• SOURCE EXCERPT:
Complaint outcomes – statistics At present, despite the breadth of the remedies (including monetary compensation) provided in s52, it is impossible to accurately answer the question ‘do complainants get remedies under the Privacy Act?’, except for the occasional remedy revealed haphazardly in a reported complaints. The discussion in the previous section refers to summaries of individual complaints, but it is equally important that interested observers should be able to obtain a clear idea of the OPC’s overall performance in handling complaints. In the Commissioner’s Annual Reports and web site graphs statistics have only been systematically provided to indicate the number of cases received, and the numbers disposed of each year, but with little or no indication of the outcomes to complainants and respondents of the process. In some reports there has been an indication of the percentage of complainants whose complaints were upheld.
Two types of statistics are needed:
(i) Statistics of which provisions are used to dispose of complaints (particularly the various sub-categories of s41): This information is provided for the first time in the 2003-04 Annual Report. This is a major improvement on previous practices.
(ii) Statistics of remedies afforded to successful complaints (by agreement, in the case of mediated complaints), including details of the amounts of compensation paid to complainants. The 2003-04 Annual Report only states that “These steps included apologising to the complainant; changing procedures; giving access to the information sought; amending records, training staff; and compensating the complainant for loss or damage suffered as a result of the interference with their privacy.”

• JOB A: Rewrite the stretch of the listing from its start through the line containing "v(0, -12.6) *", swapping "skCircle" for "drawCircle" and changing nothing else. Leave the pictures out.
The excerpt on complaint outcomes and the listing come from unrelated sources.

• INPUT DATA:
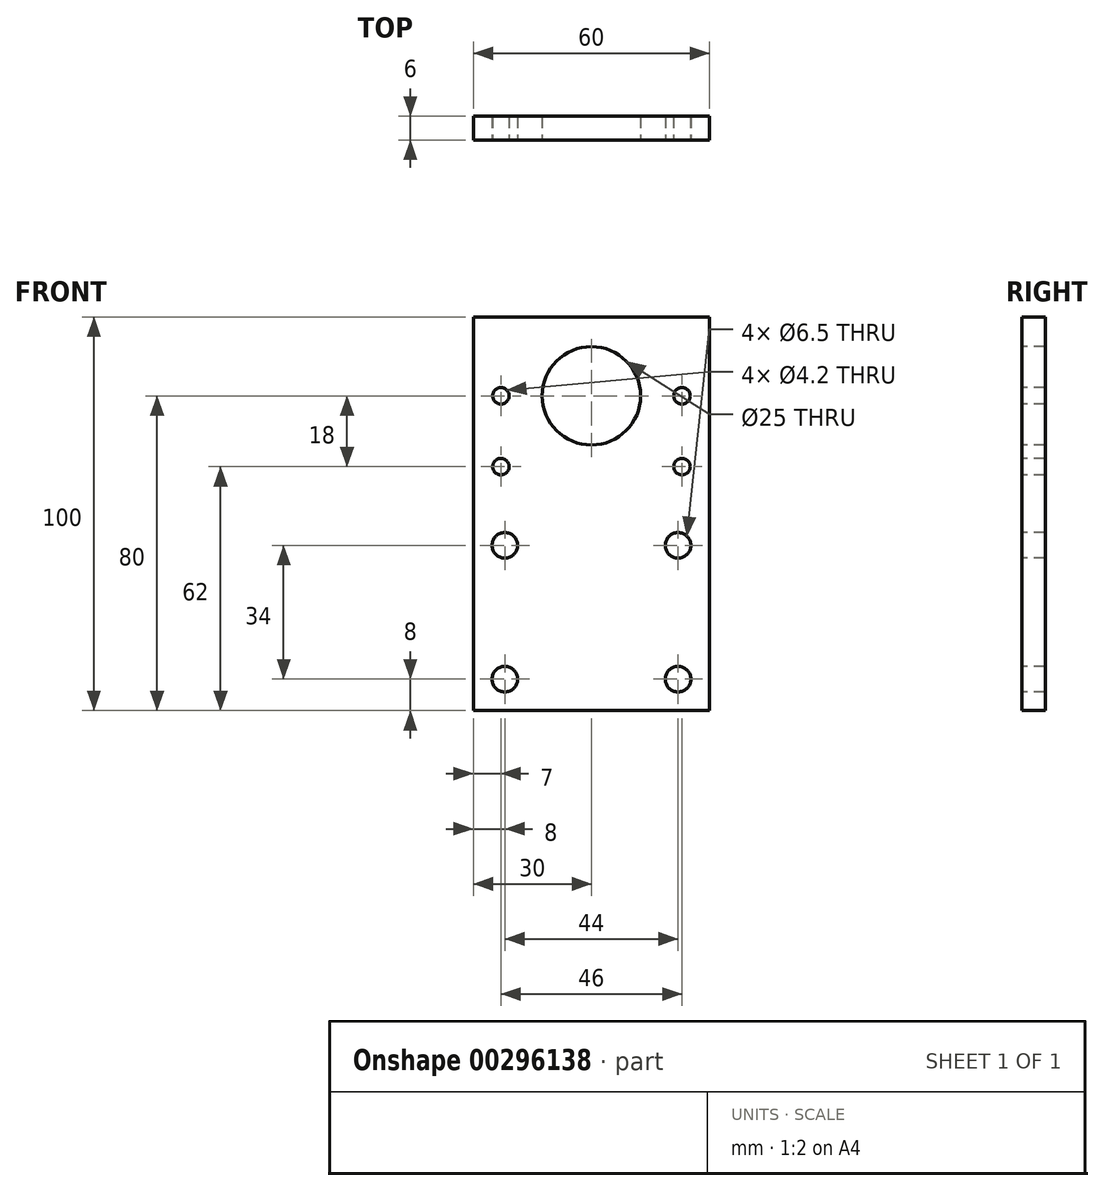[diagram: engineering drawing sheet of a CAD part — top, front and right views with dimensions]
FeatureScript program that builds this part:
annotation { "Feature Type Name" : "Feature", "Feature Type Description" : "" }
export const myFeature = defineFeature(function(context is Context, id is Id, definition is map)
    precondition{}
    {
        {
            var Q0;
            Q0=qCreatedBy(makeId("Front.planeOp"),FACE);
            var sketch = newSketch(context, id + "F0", { "sketchPlane" : qUnion([Q0])});
            skLineSegment(sketch, "E0.bottom", {"start": v(30, 50) * mm, "end": v(-30, 50) * mm});
            skLineSegment(sketch, "E0.top", {"start": v(30, -50) * mm, "end": v(-30, -50) * mm});
            skLineSegment(sketch, "E0.left", {"start": v(30, 50) * mm, "end": v(30, -50) * mm});
            skLineSegment(sketch, "E0.right", {"start": v(-30, 50) * mm, "end": v(-30, -50) * mm});
            skPoint(sketch, "E0.middle", {"position": v(0, 0) * mm});
            skCircle(sketch, "E1", {"center": v(0, 30) * mm, "radius": 12.5 * mm});
            skLineSegment(sketch, "E2", {"start": v(-23, 30) * mm, "end": v(23, 30) * mm, "construction": true});
            skCircle(sketch, "E3", {"center": v(-23, 30) * mm, "radius": 2.1 * mm});
            skCircle(sketch, "E4", {"center": v(23, 30) * mm, "radius": 2.1 * mm});
            skLineSegment(sketch, "E5", {"start": v(0, -12.6) * mm, "end": v(0, 30.4) * mm, "construction": true});
            skCircle(sketch, "E6", {"center": v(-23, 12) * mm, "radius": 2.1 * mm});
            skCircle(sketch, "E7", {"center": v(23, 12) * mm, "radius": 2.1 * mm});
            skLineSegment(sketch, "E8.bottom", {"start": v(-22, -8) * mm, "end": v(22, -8) * mm, "construction": true});
            skLineSegment(sketch, "E8.top", {"start": v(-22, -42) * mm, "end": v(22, -42) * mm, "construction": true});
            skLineSegment(sketch, "E8.left", {"start": v(-22, -8) * mm, "end": v(-22, -42) * mm, "construction": true});
            skLineSegment(sketch, "E8.right", {"start": v(22, -8) * mm, "end": v(22, -42) * mm, "construction": true});
            skPoint(sketch, "E8.middle", {"position": v(0, -25) * mm});
            skCircle(sketch, "E9", {"center": v(-22, -8) * mm, "radius": 3.25 * mm});
            skCircle(sketch, "E10", {"center": v(22, -8) * mm, "radius": 3.25 * mm});
            skCircle(sketch, "E11", {"center": v(22, -42) * mm, "radius": 3.25 * mm});
            skCircle(sketch, "E12", {"center": v(-22, -42) * mm, "radius": 3.25 * mm});
            skSolve(sketch);
        }
        {
            var Q0;
            Q0=makeQuery(id+"F0.imprint","IMPRINT",FACE,{"disambiguationData":[TD([[makeQuery(id+"F0.imprint","IMPRINT",EDGE,{"derivedFrom":sQuery(id+"F0.wireOp",EDGE,"E0.bottom")}),1.0]])]});
            extrude(context, id + "F1", {"entities" : qUnion([Q0]), "oppositeDirection" : true, "depth" : 6 * mm, "offsetDistance" : 25 * mm});
        }
    });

• JOB B: According to the excerpt on complaint outcome statistics, which Annual Report first gave statistics on which provisions are used to dispose of complaints?

• EXPECTED OUTPUT A:
[diagram: engineering drawing sheet of a CAD part — top, front and right views with dimensions]
FeatureScript program that builds this part:
annotation { "Feature Type Name" : "Feature", "Feature Type Description" : "" }
export const myFeature = defineFeature(function(context is Context, id is Id, definition is map)
    precondition{}
    {
        {
            var Q0;
            Q0=qCreatedBy(makeId("Front.planeOp"),FACE);
            var sketch = newSketch(context, id + "F0", { "sketchPlane" : qUnion([Q0])});
            skLineSegment(sketch, "E0.bottom", {"start": v(30, 50) * mm, "end": v(-30, 50) * mm});
            skLineSegment(sketch, "E0.top", {"start": v(30, -50) * mm, "end": v(-30, -50) * mm});
            skLineSegment(sketch, "E0.left", {"start": v(30, 50) * mm, "end": v(30, -50) * mm});
            skLineSegment(sketch, "E0.right", {"start": v(-30, 50) * mm, "end": v(-30, -50) * mm});
            skPoint(sketch, "E0.middle", {"position": v(0, 0) * mm});
            drawCircle(sketch, "E1", {"center": v(0, 30) * mm, "radius": 12.5 * mm});
            skLineSegment(sketch, "E2", {"start": v(-23, 30) * mm, "end": v(23, 30) * mm, "construction": true});
            drawCircle(sketch, "E3", {"center": v(-23, 30) * mm, "radius": 2.1 * mm});
            drawCircle(sketch, "E4", {"center": v(23, 30) * mm, "radius": 2.1 * mm});
            skLineSegment(sketch, "E5", {"start": v(0, -12.6) * mm, "end": v(0, 30.4) * mm, "construction": true});

• EXPECTED OUTPUT B: The 2003-04 Annual Report.